══ Material for this exercise ══
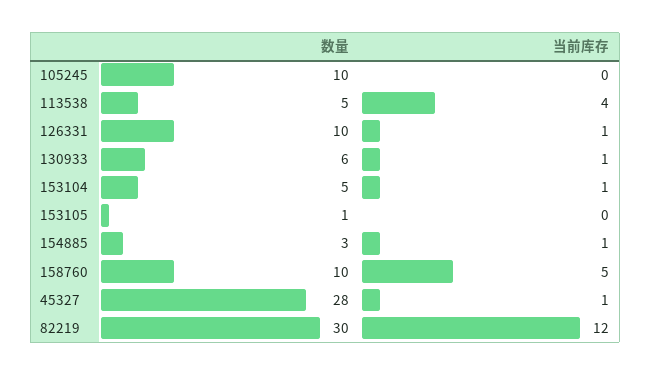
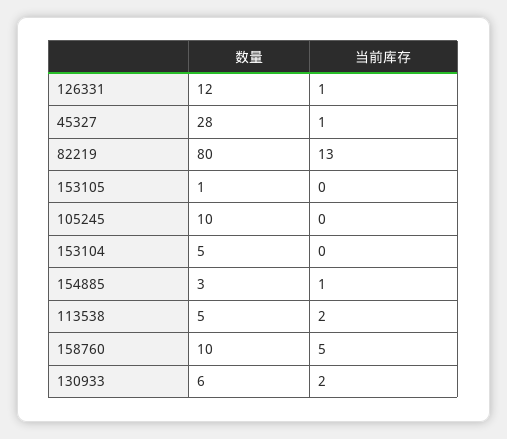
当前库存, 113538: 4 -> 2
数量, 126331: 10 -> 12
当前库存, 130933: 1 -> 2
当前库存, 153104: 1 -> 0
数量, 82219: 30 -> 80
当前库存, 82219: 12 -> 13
═══
══ Material for this exercise ══
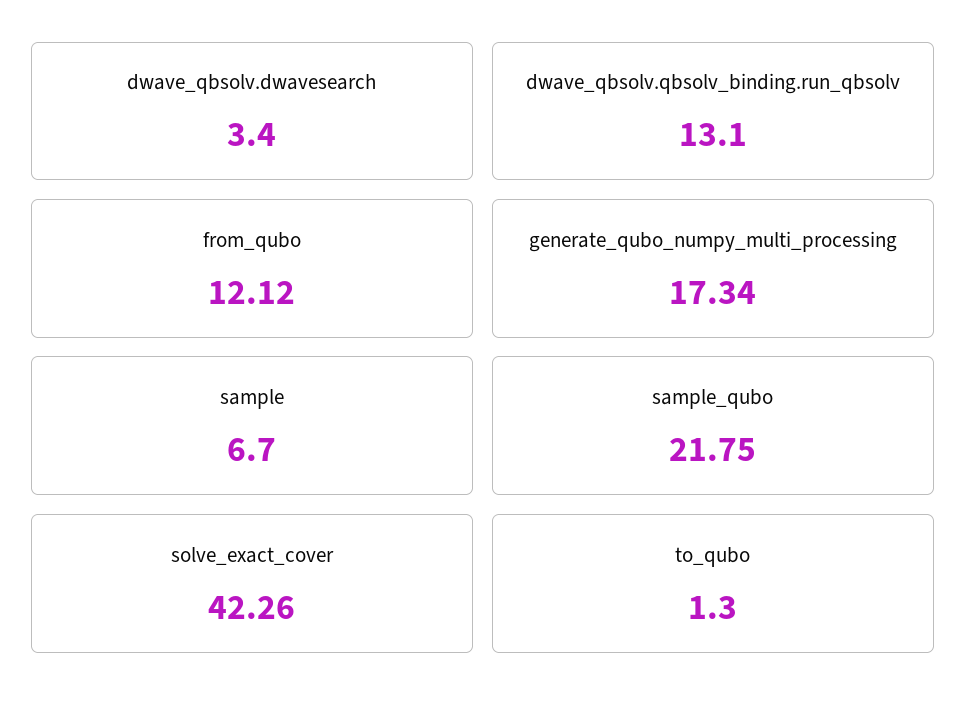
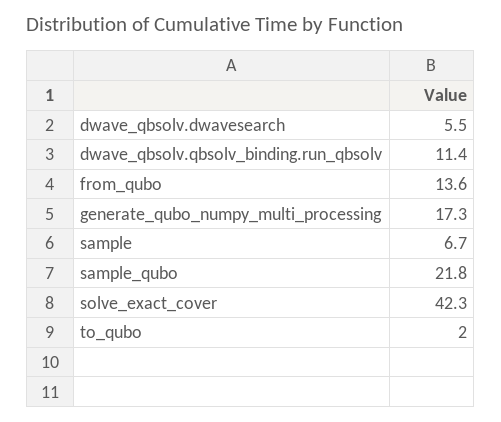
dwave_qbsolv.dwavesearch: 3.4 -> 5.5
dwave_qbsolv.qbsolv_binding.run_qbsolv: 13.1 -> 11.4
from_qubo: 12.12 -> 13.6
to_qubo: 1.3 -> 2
═══
Exercise → Of the entries above, repeat exactly the lines from the line with "当前库存, 113538: 4 -> 2" through the line with "当前库存, 82219: 12 -> 13", both of them included.

Exercise response →
当前库存, 113538: 4 -> 2
数量, 126331: 10 -> 12
当前库存, 130933: 1 -> 2
当前库存, 153104: 1 -> 0
数量, 82219: 30 -> 80
当前库存, 82219: 12 -> 13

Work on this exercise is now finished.